Pour les joueurs qui regardent en arrière, ils voient comment ces moments ont changé l’arc de leur carrière. Ils voient des moments qui donnent plus de sens au reste de leur carrière.

Voici la partie 4 de notre série Turning Points.

Inbee Park, Michelle Wie West et So Yeon Ryu relaient ce dont ils se souviennent comme des tournants critiques.


Inbee Park

Lorsque Park a remporté l’Open féminin des États-Unis à Interlachen en 2008, elle avait 19 ans, 11 mois et 17 jours.

Elle est toujours la plus jeune gagnante de l’histoire du championnat.

Cette percée, son premier titre de la LPGA, ne lui a pas ouvert une avalanche de victoires. Elle a passé plus de quatre ans – 81 départs – avant de gagner à nouveau à l’Evian Masters 2012.

La victoire d’Evian était un signal de ce qui restait à venir, l’une des grandes courses de l’histoire de la LPGA, Park ayant remporté six fois en 2013, y compris les trois premiers championnats majeurs de cette année.

Park a maintenant 31 ans, déjà membre du Temple de la renommée de la LPGA avec 20 titres en carrière. Qu’est-ce qui l’a élevée à devenir l’une des plus grandes joueuses du jeu?
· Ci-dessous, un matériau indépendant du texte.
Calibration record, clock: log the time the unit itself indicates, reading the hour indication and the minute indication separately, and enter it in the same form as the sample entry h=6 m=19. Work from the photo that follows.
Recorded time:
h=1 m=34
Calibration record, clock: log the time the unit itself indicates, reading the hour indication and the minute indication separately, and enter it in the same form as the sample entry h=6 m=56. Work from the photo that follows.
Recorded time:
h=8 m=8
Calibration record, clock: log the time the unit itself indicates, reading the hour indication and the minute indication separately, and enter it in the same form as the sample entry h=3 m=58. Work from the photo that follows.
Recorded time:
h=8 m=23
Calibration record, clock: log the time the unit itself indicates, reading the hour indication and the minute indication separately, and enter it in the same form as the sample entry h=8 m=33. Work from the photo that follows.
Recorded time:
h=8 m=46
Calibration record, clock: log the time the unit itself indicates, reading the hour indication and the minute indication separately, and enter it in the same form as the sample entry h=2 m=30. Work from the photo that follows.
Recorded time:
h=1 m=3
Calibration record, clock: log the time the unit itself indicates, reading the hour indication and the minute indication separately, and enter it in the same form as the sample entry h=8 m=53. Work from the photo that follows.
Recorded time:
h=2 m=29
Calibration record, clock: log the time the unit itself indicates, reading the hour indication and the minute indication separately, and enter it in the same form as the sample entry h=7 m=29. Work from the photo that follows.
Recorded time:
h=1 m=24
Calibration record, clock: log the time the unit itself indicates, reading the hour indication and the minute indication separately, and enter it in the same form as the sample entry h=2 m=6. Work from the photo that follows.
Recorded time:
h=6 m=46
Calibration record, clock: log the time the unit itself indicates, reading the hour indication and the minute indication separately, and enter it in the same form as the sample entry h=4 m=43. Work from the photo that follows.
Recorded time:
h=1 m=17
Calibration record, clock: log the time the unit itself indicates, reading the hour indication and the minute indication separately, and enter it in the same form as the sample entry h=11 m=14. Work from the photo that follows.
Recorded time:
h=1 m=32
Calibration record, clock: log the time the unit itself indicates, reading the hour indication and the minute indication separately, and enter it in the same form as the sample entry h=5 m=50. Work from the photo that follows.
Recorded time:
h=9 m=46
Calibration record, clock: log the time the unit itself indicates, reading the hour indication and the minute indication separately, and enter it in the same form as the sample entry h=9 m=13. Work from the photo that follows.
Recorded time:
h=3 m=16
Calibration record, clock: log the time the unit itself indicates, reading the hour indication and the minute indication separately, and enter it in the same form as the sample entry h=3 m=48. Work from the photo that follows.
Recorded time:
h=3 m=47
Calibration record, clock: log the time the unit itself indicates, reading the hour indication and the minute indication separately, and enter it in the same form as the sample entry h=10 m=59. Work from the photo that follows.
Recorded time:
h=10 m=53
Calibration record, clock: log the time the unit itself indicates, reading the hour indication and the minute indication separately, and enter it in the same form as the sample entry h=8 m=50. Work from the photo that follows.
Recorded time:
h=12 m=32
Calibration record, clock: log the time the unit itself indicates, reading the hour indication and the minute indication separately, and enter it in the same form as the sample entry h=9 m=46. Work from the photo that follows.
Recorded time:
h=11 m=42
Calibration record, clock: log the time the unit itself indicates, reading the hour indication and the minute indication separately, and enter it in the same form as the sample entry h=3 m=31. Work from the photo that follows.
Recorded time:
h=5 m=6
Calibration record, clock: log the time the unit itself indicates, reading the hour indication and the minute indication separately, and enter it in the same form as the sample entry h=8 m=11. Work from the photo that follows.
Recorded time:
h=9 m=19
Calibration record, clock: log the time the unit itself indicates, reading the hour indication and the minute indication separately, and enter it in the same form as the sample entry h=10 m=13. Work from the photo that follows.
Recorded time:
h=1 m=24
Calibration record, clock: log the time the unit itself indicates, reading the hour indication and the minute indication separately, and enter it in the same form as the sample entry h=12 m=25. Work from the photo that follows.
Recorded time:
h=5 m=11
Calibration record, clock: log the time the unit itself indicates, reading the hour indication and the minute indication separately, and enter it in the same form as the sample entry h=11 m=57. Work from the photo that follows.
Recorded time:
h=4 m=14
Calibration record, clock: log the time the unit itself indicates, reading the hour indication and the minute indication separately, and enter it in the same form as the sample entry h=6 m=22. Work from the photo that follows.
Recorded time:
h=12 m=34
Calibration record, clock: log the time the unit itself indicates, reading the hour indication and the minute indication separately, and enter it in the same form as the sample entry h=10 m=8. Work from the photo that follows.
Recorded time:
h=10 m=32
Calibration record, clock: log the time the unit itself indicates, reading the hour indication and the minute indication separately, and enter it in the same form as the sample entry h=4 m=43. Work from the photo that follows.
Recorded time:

Le tir: D’accord, s’il n’y a eu qu’un seul coup, il est probablement venu sur une plage d’entraînement, car Park dit que le tournant de sa carrière a été d’embaucher Gi Hyeob Nam comme entraîneur de swing pendant la saison 2011. Il a changé plus que son swing. Il a changé sa vie. Il est passé de petit ami à fiancé à mari. Ils se sont mariés en octobre 2014.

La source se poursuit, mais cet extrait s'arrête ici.